Lili Boulanger (1893-1918) is perhaps the greatest composer since Saint Hildegard of Bingen (1098-1179). Boulanger was the first woman to win the ultimate Prix de Rome composition prize in 1913, but her fame was limited by her short life. Best known was his sister, Nadia, perhaps the greatest composition teacher in history, whose students included Leonard Bernstein, Elliott Carter, Aaron Copland, Philip Glass and Astor Piazzola, among many others.
“I could go on for two hours,” Quante said of Lili Boulanger. “For me, it’s her agreements that she always relies on. There are these very wide chords, so when we balance in a trio, it’s not a given that should be the loudest of the chord at all times.
“There’s often a beautiful thread, but you have to look for it,” Taubl said. “We’re all kind of on our own plane, and all of a sudden it’s going from Hiromi to me, and I’m going back to Hiromi.”
“There are also real jazz influences, and you even hear Stravinsky,” Fukuda said. “The dissonance is really striking. We play two pieces of her that couldn’t be more different, but actually use the same motif. They are therefore related but very different.
“Those were the last two plays she wrote and the one in the spring her sister had to finish,” Quante said. “For me, ‘D’un soir triste’ is about her thinking about life late at night when she knew she was going to die – and so there’s something of a longing, and also an almost curiosity about what will happen after life.
“There’s a little section in the middle where we go muted and the piano goes up,” Quante said.
“There’s even a dirge, a funeral march, before it starts going up,” Fukuda said.
“In the dirge, there’s a very persistent quarter-note rhythm that leads, and then there’s a very vaporous melodic line. And it’s open, it’s very open,” Taubl said. obsessive.”
“From a spring morning” represents an awakening.
“I see it right now: the birds on my property making nests; they fight for territory. You feel this whole bubble of light,” Quante said. “So for me, the contrast between the two is just contemplating death and what happens after, and then contemplating what life is like in the springtime in this world. I just like to hear both sides.
“What incredible women,” Quante said. “It’s like they changed the way people see women in music.”
Fauré (1845-1924) was one of the greatest composers of all time and was director of the Paris Conservatory during the formative years of Boulanger and Chaminade. (Boulanger attended, but Chaminade’s father would not allow it; instead, she was tutored by professors from the Conservatoire.)
“I love that he was their mentor,” Quante said, “to have his piece at the end of this program to share where he comes from.”

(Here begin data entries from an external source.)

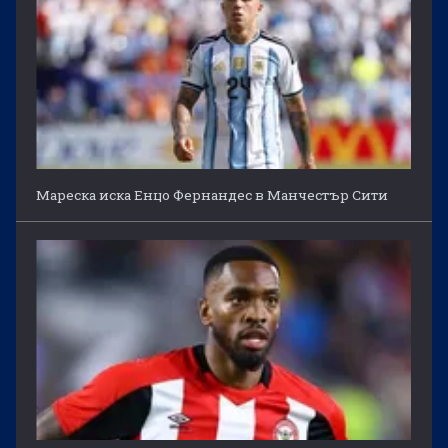
Мареска иска Енцо Фернандес в Манчестър Сити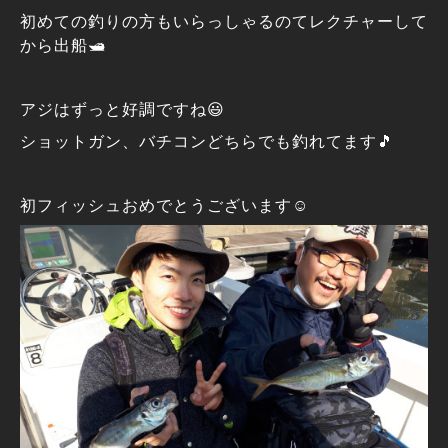
初めての釣りの方もいらっしゃるのてレクチャーして
から出船🛥️
アジはずっと好調ですね😃
ショットガン、バチコンどちらでも釣れてます🎵
初フィッシュおめでとうございます☺️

When Fauré was born, Chopin was composing and, at the time of his death, jazz and atonal music were being played. His Piano Trio No. 1, Op. 120, was created in 1923, to which the Parisian newspaper Comoedia replied, “a beautiful work which enriches the repertoire of chamber music”.
“It’s so lush and beautiful and has this energy. It’s beautiful but dark,” Fukuda said. .

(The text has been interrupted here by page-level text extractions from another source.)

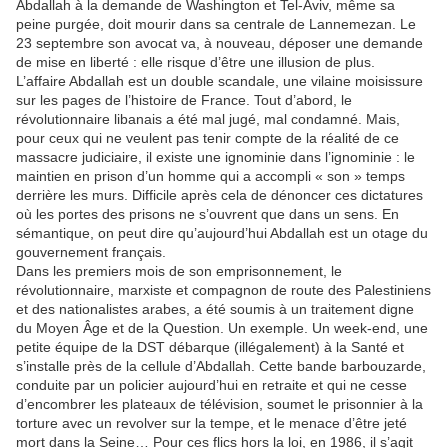
Abdallah à la demande de Washington et Tel-Aviv, même sa
peine purgée, doit mourir dans sa centrale de Lannemezan. Le
23 septembre son avocat va, à nouveau, déposer une demande
de mise en liberté : elle risque d’être une illusion de plus.
L’affaire Abdallah est un double scandale, une vilaine moisissure
sur les pages de l’histoire de France. Tout d’abord, le
révolutionnaire libanais a été mal jugé, mal condamné. Mais,
pour ceux qui ne veulent pas tenir compte de la réalité de ce
massacre judiciaire, il existe une ignominie dans l’ignominie : le
maintien en prison d’un homme qui a accompli « son » temps
derrière les murs. Difficile après cela de dénoncer ces dictatures
où les portes des prisons ne s’ouvrent que dans un sens. En
sémantique, on peut dire qu’aujourd’hui Abdallah est un otage du
gouvernement français.
Dans les premiers mois de son emprisonnement, le
révolutionnaire, marxiste et compagnon de route des Palestiniens
et des nationalistes arabes, a été soumis à un traitement digne
du Moyen Âge et de la Question. Un exemple. Un week-end, une
petite équipe de la DST débarque (illégalement) à la Santé et
s’installe près de la cellule d’Abdallah. Cette bande barbouzarde,
conduite par un policier aujourd’hui en retraite et qui ne cesse
d’encombrer les plateaux de télévision, soumet le prisonnier à la
torture avec un revolver sur la tempe, et le menace d’être jeté
mort dans la Seine… Pour ces flics hors la loi, en 1986, il s’agit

“String writing can be so seamless you don’t even know it. There is so much unison,” Taubl added.
“How can you be a band and still have your own voices?” she says. “It’s a delicate balance.”

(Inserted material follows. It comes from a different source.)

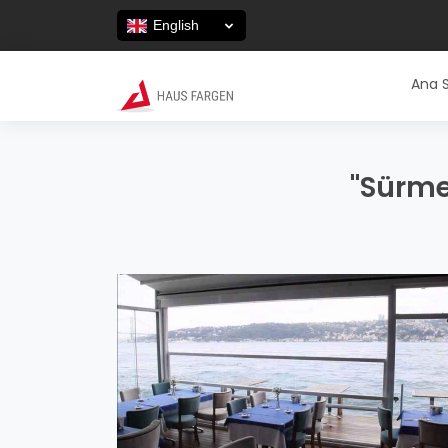
English
Ana 
"Sürme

“It’s so magical,” Quante concluded.
The Trio Champlain is a child of the COVID-19 pandemic. When Taubl was asked to bring a chamber music concert (which had to be canceled) to Kendal in Hanover, New Hampshire’s tony retirement community, in March 2020, she asked Quante and Fukuda to join her. Since their fall 2021 performances and holiday candlelight concert in December, they’ve been hard at work rehearsing, planning future concerts and educational programs, and more.
“We rehearse twice a week every week – I think we’ve come a long way,” Taubl said. “We are getting somewhere. We are able to pull the colors we are trying to find.
Do they still play together?
“Oh my God!” Quante exclaimed with a big smile.